As for trusting companies with safety, well respected Volkswagen have shown how companies place profit before our health and safety by manipulating emission test results. Do you think companies like Monsanto or DOW are any better? If their research discovered a product they’d spent millions upon millions on was harmful do you think they would publish this?

Posted in Rants and Raves
5 comments on “GM Crops – the EU Vote
  1. Allan says:

    Interesting argument John …being a farmer I deff see the benefits ….and as a bee keeper I can see the pit falls .

    The potato blight issue would save millions in herbicides ….. but where else it goes …… glad I don’t have to make the decisions as either way people will be not happy ….who’d be a politician

    Oh and VW ….. still is a good car ….isn’t it ???

    • John Harrison says:

      @Allan: The problem is if things go wrong – the costs could be far higher than the benefits but getting independent overview is difficult.

      VW are great cars to drive but how good are they for us all if they pump out more NOX than they should? Doesn’t bother me in the country fresh air but those in cities especially London probably feel differently about it.

  2. Adam says:

    Hi
    As both a keen allotmenter and a scientist currently working in plant molecular biology (yes including GMO’s) I can say that it is so upsetting that the press make out GM to be the devil. All we want is to make things better, admittedly its annoying that the companies just want to make as much money as possible from their GM (Roundup Ready anyone?)

    I think letting the public know and understand the process and what’s involved instead of a over creative editor or a paper with an agenda. Yes it can be quite boring and long winded to explain but if you’re not informed correctly how can you be objective. There are some amazing technologies coming on from GM like markerless selection and multisite cloning. These two could revolutionise GM but the papers do not pick up on them as they aren’t headline makers.

    Take Golden Rice for example, it was developed to help (mainly Africa) with a beta-carotene producing gene (Similar to carrot) the precursor to Vit A. Which many people are deficient of in Africa. It also is quite good in drought conditions. Greenpeace and others have opposed it (successfully, its still not out) stating that it would open the door to wholesale GMO release.

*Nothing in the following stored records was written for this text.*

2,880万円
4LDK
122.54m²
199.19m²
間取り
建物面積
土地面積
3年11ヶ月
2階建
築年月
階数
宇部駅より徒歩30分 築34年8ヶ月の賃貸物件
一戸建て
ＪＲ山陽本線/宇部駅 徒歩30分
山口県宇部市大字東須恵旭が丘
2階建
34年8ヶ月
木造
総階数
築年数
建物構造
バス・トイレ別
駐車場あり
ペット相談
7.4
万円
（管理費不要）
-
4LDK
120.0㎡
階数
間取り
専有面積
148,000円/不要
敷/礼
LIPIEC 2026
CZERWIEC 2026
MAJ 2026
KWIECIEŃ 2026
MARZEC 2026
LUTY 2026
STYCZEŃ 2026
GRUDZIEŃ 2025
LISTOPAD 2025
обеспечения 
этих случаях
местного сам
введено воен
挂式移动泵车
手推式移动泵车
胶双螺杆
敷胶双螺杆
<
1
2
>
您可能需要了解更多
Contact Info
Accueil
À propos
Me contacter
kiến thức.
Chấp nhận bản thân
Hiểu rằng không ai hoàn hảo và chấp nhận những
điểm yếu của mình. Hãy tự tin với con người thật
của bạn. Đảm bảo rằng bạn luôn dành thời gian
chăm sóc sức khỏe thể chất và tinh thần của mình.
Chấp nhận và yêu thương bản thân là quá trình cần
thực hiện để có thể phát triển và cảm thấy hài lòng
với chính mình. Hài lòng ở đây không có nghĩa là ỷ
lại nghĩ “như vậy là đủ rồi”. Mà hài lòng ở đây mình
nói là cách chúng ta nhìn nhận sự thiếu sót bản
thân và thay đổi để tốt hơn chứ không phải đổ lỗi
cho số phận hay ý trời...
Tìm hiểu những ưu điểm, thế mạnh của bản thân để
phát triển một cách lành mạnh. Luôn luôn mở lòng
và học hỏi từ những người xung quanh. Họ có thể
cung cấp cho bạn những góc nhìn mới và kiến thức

    I think in the long run (next 100 years) GM will start to become more mainstream, if nothing else than the food crisis. But it needs to be for gene targets that are ethically correct, not herbicide or pesticide related. Most pests can be controlled but other methods (nematodes for slugs/snails)

    As a allomenter I would welcome some GM crops, especially blight resistant potatoes.

    • John Harrison says:

      @Adam: Hi Adam – I hope I don’t have an axe to grind or hidden agenda. Simply put, I’m worried about risks with GM that are not apparent yet and about the way large multinationals utilise the technology to control agriculture and promote a non-sustainable agri-business.

  3. G Birdsall says:

    I personally think that science messing around with our food stuffs is a nightmare just waiting to happen. I love a game Mah-jong or Patience. The trick is to get to the end in the right way, one wrong move and you may not have the move you need to complete the game. How can these scientists know for sure that they will not make that wrong move, that will cause us to lose the beautiful balance that we already have?